Lawyers for the plaintiffs — all children under the long-term care of the state — have asked the court to hold Texas in contempt for continuing to place foster youth in unlicensed shelters such as hotels and churches, for mismanaging their medication and other violations. Jack has not yet ruled on that issue, but she has held the state in contempt of court on two occasions in the past, ordering fines of $150,000. She could do so again at a hearing in several months.

Jack expressed concern and skepticism that the state will ever reach compliance and be released from court oversight.
“I’m not sure how you’re ever going to get out of monitoring with this attitude,” she said sternly to the state agency staff, admonishing them for not being able to recognize their failures. “When you all step up to the plate and admit your errors, then you can fix them. Until then, it’s not going to work.”
The federal judge also took issue with the state’s capacity issues, as the child welfare agency continues to place children in hotels, churches and other unlicensed placements that are “without sufficiently trained caregivers to monitor and care for children who are under DFPS Supervision,” the court monitors stated.
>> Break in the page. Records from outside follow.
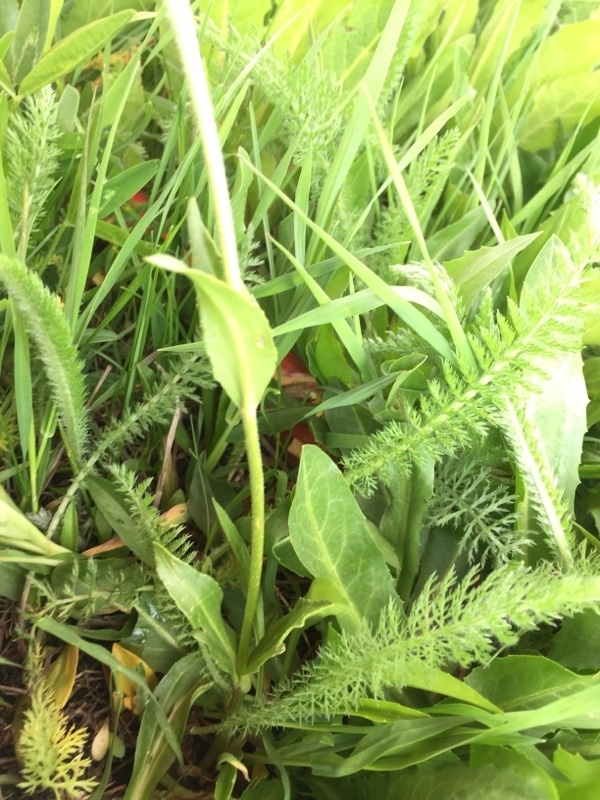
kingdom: Plantae
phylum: Tracheophyta
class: Magnoliopsida
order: Lamiales
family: Plantaginaceae
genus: Veronica
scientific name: Veronica gentianoides
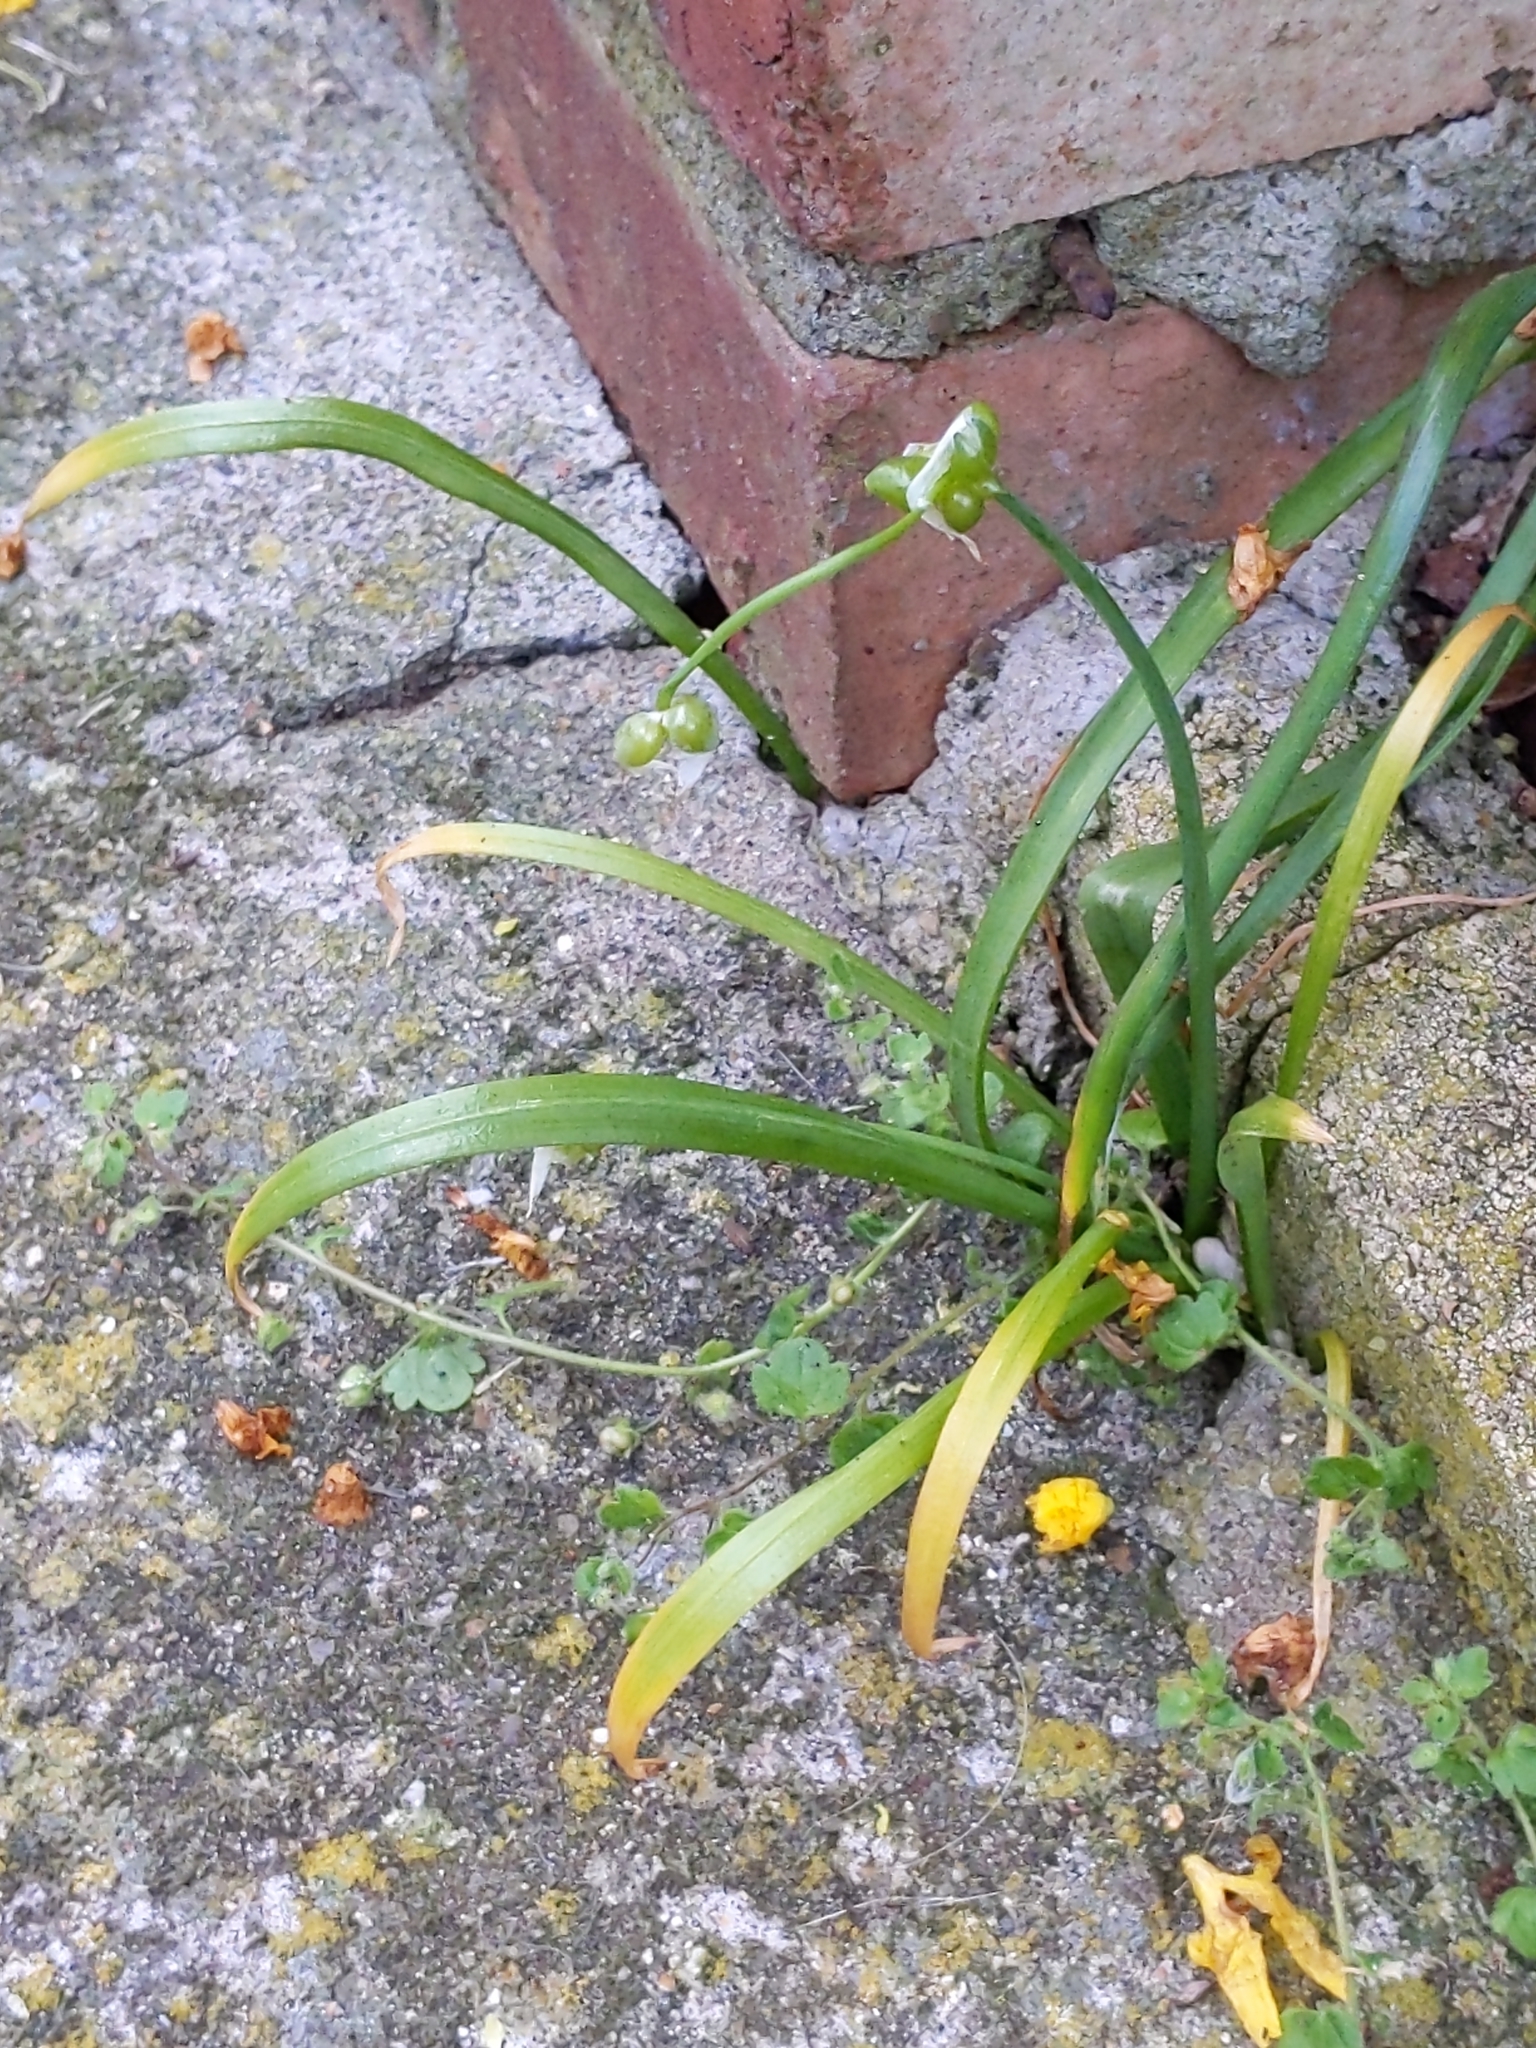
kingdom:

“You want to protect the providers and not the children. This is a pattern.”
— Judge Janis Graham Jack
From April 1, 2022, through March 31 of this year, 614 children experienced at least one night in one of the unregulated placements — which averaged between 60 and 80 children per night. That average increased to 100 children per night in May, the Imprint reported earlier this month.
Jack also took issue with the use of state law enforcement for security in the hotel rooms – to the tune of $17 million per year.
Yetter, the attorney for the children, pointed out that staff in residential treatment facilities are not allowed to use stun guns, pepper spray or put children in handcuffs. But that has all happened to children in unlicensed placements. The kids in such settings often have complex treatment needs, and must be with staff who can properly care for them, Jack noted.
Erica Bañuelos, an associate commissioner for Child Protective Services, acknowledged that there have been some instances of handcuffing and pepper spray in some locations, but she added that it’s not the norm.
“If you’re spending $17 million for armed guards, it’s going to become the norm,” Jack countered. “That’s a concern for the court.”